Quote every one of the following entries word for word, line by line.

%%

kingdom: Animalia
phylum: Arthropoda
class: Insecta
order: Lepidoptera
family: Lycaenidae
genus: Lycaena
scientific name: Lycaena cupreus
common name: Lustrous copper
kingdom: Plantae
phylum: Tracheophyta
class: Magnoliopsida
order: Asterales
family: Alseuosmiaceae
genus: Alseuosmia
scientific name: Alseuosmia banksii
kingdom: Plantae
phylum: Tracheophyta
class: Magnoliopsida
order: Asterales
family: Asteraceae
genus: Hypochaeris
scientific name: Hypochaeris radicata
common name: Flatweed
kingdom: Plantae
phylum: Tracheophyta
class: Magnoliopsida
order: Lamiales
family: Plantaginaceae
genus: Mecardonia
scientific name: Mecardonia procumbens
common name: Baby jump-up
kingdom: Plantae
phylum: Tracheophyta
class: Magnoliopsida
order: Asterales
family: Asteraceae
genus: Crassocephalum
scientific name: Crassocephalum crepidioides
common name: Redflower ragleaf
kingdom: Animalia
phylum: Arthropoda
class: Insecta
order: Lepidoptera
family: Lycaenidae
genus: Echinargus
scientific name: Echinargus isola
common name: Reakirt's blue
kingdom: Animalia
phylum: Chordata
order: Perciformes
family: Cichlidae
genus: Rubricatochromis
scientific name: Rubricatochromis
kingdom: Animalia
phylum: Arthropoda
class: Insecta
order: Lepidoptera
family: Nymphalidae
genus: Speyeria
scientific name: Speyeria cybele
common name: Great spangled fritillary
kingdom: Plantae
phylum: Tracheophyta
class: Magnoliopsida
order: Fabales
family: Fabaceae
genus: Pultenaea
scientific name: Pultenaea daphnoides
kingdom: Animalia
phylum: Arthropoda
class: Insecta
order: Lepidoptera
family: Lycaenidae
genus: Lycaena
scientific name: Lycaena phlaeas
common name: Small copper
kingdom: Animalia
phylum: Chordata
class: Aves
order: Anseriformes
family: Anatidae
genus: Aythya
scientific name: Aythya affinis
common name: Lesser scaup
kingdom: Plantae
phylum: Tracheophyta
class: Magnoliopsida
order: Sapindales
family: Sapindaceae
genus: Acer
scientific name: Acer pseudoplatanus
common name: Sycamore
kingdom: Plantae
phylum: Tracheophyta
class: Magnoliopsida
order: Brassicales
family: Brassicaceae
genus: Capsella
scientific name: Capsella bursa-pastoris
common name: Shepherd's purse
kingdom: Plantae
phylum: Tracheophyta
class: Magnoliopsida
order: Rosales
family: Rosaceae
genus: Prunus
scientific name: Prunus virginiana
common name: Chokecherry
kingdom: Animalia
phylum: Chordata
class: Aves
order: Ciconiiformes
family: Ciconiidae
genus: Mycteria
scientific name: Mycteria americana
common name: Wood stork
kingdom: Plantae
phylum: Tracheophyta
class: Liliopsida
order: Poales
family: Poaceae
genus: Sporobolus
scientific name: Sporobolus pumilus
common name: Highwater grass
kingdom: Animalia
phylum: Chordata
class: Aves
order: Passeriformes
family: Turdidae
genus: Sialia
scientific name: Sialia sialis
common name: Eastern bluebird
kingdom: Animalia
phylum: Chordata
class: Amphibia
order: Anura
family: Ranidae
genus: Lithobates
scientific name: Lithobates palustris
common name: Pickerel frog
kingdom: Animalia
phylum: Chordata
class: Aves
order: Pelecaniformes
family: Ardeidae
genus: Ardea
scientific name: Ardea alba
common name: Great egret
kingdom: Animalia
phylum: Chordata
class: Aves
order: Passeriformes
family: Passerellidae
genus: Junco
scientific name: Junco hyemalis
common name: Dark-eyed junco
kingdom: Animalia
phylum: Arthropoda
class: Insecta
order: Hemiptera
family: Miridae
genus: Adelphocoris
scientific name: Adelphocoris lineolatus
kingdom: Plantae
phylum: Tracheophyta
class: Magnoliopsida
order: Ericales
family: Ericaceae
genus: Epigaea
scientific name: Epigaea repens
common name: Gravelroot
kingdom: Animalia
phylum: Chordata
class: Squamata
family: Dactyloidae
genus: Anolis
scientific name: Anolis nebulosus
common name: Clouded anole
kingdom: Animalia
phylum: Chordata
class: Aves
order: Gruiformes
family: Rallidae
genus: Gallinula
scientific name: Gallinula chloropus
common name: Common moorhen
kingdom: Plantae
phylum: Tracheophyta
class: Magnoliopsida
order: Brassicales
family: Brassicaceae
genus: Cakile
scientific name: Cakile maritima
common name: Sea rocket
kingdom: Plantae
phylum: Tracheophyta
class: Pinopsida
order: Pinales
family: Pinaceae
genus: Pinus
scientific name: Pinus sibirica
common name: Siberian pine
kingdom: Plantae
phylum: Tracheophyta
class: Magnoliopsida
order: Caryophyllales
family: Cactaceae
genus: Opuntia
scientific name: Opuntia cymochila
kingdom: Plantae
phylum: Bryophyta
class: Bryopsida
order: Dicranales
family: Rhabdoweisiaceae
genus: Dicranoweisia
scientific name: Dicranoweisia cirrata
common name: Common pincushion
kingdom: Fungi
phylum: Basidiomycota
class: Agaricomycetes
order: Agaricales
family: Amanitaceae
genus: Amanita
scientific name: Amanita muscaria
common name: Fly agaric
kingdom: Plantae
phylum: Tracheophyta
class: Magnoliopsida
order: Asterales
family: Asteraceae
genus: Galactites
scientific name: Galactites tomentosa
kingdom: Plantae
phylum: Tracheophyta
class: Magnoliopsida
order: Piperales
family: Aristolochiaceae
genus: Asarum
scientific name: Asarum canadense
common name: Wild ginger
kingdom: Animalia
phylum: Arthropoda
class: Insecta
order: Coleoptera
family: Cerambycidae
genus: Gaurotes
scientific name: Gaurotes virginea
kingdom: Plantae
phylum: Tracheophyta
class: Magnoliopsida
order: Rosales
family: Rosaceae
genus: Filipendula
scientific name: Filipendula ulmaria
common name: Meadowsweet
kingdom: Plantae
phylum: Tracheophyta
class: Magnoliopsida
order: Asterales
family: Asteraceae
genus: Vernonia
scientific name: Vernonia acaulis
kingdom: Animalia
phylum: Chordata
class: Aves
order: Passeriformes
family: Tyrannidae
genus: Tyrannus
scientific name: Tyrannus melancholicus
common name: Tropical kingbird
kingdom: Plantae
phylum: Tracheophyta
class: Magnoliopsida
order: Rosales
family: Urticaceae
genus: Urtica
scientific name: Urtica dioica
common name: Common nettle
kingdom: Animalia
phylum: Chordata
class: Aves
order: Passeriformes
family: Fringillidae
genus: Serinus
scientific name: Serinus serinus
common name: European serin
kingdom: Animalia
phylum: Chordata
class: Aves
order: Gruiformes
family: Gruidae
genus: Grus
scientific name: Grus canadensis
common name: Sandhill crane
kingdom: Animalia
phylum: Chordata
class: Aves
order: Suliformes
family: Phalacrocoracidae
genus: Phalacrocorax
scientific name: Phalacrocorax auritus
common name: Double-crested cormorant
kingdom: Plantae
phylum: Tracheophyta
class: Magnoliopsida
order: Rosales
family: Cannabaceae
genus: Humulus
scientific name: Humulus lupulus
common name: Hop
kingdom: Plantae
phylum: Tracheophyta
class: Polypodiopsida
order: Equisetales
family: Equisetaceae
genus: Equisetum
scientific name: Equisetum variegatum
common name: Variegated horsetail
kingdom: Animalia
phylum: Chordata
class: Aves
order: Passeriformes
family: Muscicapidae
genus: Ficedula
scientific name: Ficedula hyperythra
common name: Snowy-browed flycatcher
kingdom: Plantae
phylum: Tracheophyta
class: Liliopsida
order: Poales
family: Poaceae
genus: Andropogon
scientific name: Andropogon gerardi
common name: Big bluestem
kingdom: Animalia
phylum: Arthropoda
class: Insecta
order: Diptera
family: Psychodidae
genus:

%%

WRITTEN ANSWER:
kingdom: Animalia
phylum: Arthropoda
class: Insecta
order: Lepidoptera
family: Lycaenidae
genus: Lycaena
scientific name: Lycaena cupreus
common name: Lustrous copper
kingdom: Plantae
phylum: Tracheophyta
class: Magnoliopsida
order: Asterales
family: Alseuosmiaceae
genus: Alseuosmia
scientific name: Alseuosmia banksii
kingdom: Plantae
phylum: Tracheophyta
class: Magnoliopsida
order: Asterales
family: Asteraceae
genus: Hypochaeris
scientific name: Hypochaeris radicata
common name: Flatweed
kingdom: Plantae
phylum: Tracheophyta
class: Magnoliopsida
order: Lamiales
family: Plantaginaceae
genus: Mecardonia
scientific name: Mecardonia procumbens
common name: Baby jump-up
kingdom: Plantae
phylum: Tracheophyta
class: Magnoliopsida
order: Asterales
family: Asteraceae
genus: Crassocephalum
scientific name: Crassocephalum crepidioides
common name: Redflower ragleaf
kingdom: Animalia
phylum: Arthropoda
class: Insecta
order: Lepidoptera
family: Lycaenidae
genus: Echinargus
scientific name: Echinargus isola
common name: Reakirt's blue
kingdom: Animalia
phylum: Chordata
order: Perciformes
family: Cichlidae
genus: Rubricatochromis
scientific name: Rubricatochromis
kingdom: Animalia
phylum: Arthropoda
class: Insecta
order: Lepidoptera
family: Nymphalidae
genus: Speyeria
scientific name: Speyeria cybele
common name: Great spangled fritillary
kingdom: Plantae
phylum: Tracheophyta
class: Magnoliopsida
order: Fabales
family: Fabaceae
genus: Pultenaea
scientific name: Pultenaea daphnoides
kingdom: Animalia
phylum: Arthropoda
class: Insecta
order: Lepidoptera
family: Lycaenidae
genus: Lycaena
scientific name: Lycaena phlaeas
common name: Small copper
kingdom: Animalia
phylum: Chordata
class: Aves
order: Anseriformes
family: Anatidae
genus: Aythya
scientific name: Aythya affinis
common name: Lesser scaup
kingdom: Plantae
phylum: Tracheophyta
class: Magnoliopsida
order: Sapindales
family: Sapindaceae
genus: Acer
scientific name: Acer pseudoplatanus
common name: Sycamore
kingdom: Plantae
phylum: Tracheophyta
class: Magnoliopsida
order: Brassicales
family: Brassicaceae
genus: Capsella
scientific name: Capsella bursa-pastoris
common name: Shepherd's purse
kingdom: Plantae
phylum: Tracheophyta
class: Magnoliopsida
order: Rosales
family: Rosaceae
genus: Prunus
scientific name: Prunus virginiana
common name: Chokecherry
kingdom: Animalia
phylum: Chordata
class: Aves
order: Ciconiiformes
family: Ciconiidae
genus: Mycteria
scientific name: Mycteria americana
common name: Wood stork
kingdom: Plantae
phylum: Tracheophyta
class: Liliopsida
order: Poales
family: Poaceae
genus: Sporobolus
scientific name: Sporobolus pumilus
common name: Highwater grass
kingdom: Animalia
phylum: Chordata
class: Aves
order: Passeriformes
family: Turdidae
genus: Sialia
scientific name: Sialia sialis
common name: Eastern bluebird
kingdom: Animalia
phylum: Chordata
class: Amphibia
order: Anura
family: Ranidae
genus: Lithobates
scientific name: Lithobates palustris
common name: Pickerel frog
kingdom: Animalia
phylum: Chordata
class: Aves
order: Pelecaniformes
family: Ardeidae
genus: Ardea
scientific name: Ardea alba
common name: Great egret
kingdom: Animalia
phylum: Chordata
class: Aves
order: Passeriformes
family: Passerellidae
genus: Junco
scientific name: Junco hyemalis
common name: Dark-eyed junco
kingdom: Animalia
phylum: Arthropoda
class: Insecta
order: Hemiptera
family: Miridae
genus: Adelphocoris
scientific name: Adelphocoris lineolatus
kingdom: Plantae
phylum: Tracheophyta
class: Magnoliopsida
order: Ericales
family: Ericaceae
genus: Epigaea
scientific name: Epigaea repens
common name: Gravelroot
kingdom: Animalia
phylum: Chordata
class: Squamata
family: Dactyloidae
genus: Anolis
scientific name: Anolis nebulosus
common name: Clouded anole
kingdom: Animalia
phylum: Chordata
class: Aves
order: Gruiformes
family: Rallidae
genus: Gallinula
scientific name: Gallinula chloropus
common name: Common moorhen
kingdom: Plantae
phylum: Tracheophyta
class: Magnoliopsida
order: Brassicales
family: Brassicaceae
genus: Cakile
scientific name: Cakile maritima
common name: Sea rocket
kingdom: Plantae
phylum: Tracheophyta
class: Pinopsida
order: Pinales
family: Pinaceae
genus: Pinus
scientific name: Pinus sibirica
common name: Siberian pine
kingdom: Plantae
phylum: Tracheophyta
class: Magnoliopsida
order: Caryophyllales
family: Cactaceae
genus: Opuntia
scientific name: Opuntia cymochila
kingdom: Plantae
phylum: Bryophyta
class: Bryopsida
order: Dicranales
family: Rhabdoweisiaceae
genus: Dicranoweisia
scientific name: Dicranoweisia cirrata
common name: Common pincushion
kingdom: Fungi
phylum: Basidiomycota
class: Agaricomycetes
order: Agaricales
family: Amanitaceae
genus: Amanita
scientific name: Amanita muscaria
common name: Fly agaric
kingdom: Plantae
phylum: Tracheophyta
class: Magnoliopsida
order: Asterales
family: Asteraceae
genus: Galactites
scientific name: Galactites tomentosa
kingdom: Plantae
phylum: Tracheophyta
class: Magnoliopsida
order: Piperales
family: Aristolochiaceae
genus: Asarum
scientific name: Asarum canadense
common name: Wild ginger
kingdom: Animalia
phylum: Arthropoda
class: Insecta
order: Coleoptera
family: Cerambycidae
genus: Gaurotes
scientific name: Gaurotes virginea
kingdom: Plantae
phylum: Tracheophyta
class: Magnoliopsida
order: Rosales
family: Rosaceae
genus: Filipendula
scientific name: Filipendula ulmaria
common name: Meadowsweet
kingdom: Plantae
phylum: Tracheophyta
class: Magnoliopsida
order: Asterales
family: Asteraceae
genus: Vernonia
scientific name: Vernonia acaulis
kingdom: Animalia
phylum: Chordata
class: Aves
order: Passeriformes
family: Tyrannidae
genus: Tyrannus
scientific name: Tyrannus melancholicus
common name: Tropical kingbird
kingdom: Plantae
phylum: Tracheophyta
class: Magnoliopsida
order: Rosales
family: Urticaceae
genus: Urtica
scientific name: Urtica dioica
common name: Common nettle
kingdom: Animalia
phylum: Chordata
class: Aves
order: Passeriformes
family: Fringillidae
genus: Serinus
scientific name: Serinus serinus
common name: European serin
kingdom: Animalia
phylum: Chordata
class: Aves
order: Gruiformes
family: Gruidae
genus: Grus
scientific name: Grus canadensis
common name: Sandhill crane
kingdom: Animalia
phylum: Chordata
class: Aves
order: Suliformes
family: Phalacrocoracidae
genus: Phalacrocorax
scientific name: Phalacrocorax auritus
common name: Double-crested cormorant
kingdom: Plantae
phylum: Tracheophyta
class: Magnoliopsida
order: Rosales
family: Cannabaceae
genus: Humulus
scientific name: Humulus lupulus
common name: Hop
kingdom: Plantae
phylum: Tracheophyta
class: Polypodiopsida
order: Equisetales
family: Equisetaceae
genus: Equisetum
scientific name: Equisetum variegatum
common name: Variegated horsetail
kingdom: Animalia
phylum: Chordata
class: Aves
order: Passeriformes
family: Muscicapidae
genus: Ficedula
scientific name: Ficedula hyperythra
common name: Snowy-browed flycatcher
kingdom: Plantae
phylum: Tracheophyta
class: Liliopsida
order: Poales
family: Poaceae
genus: Andropogon
scientific name: Andropogon gerardi
common name: Big bluestem
kingdom: Animalia
phylum: Arthropoda
class: Insecta
order: Diptera
family: Psychodidae
genus:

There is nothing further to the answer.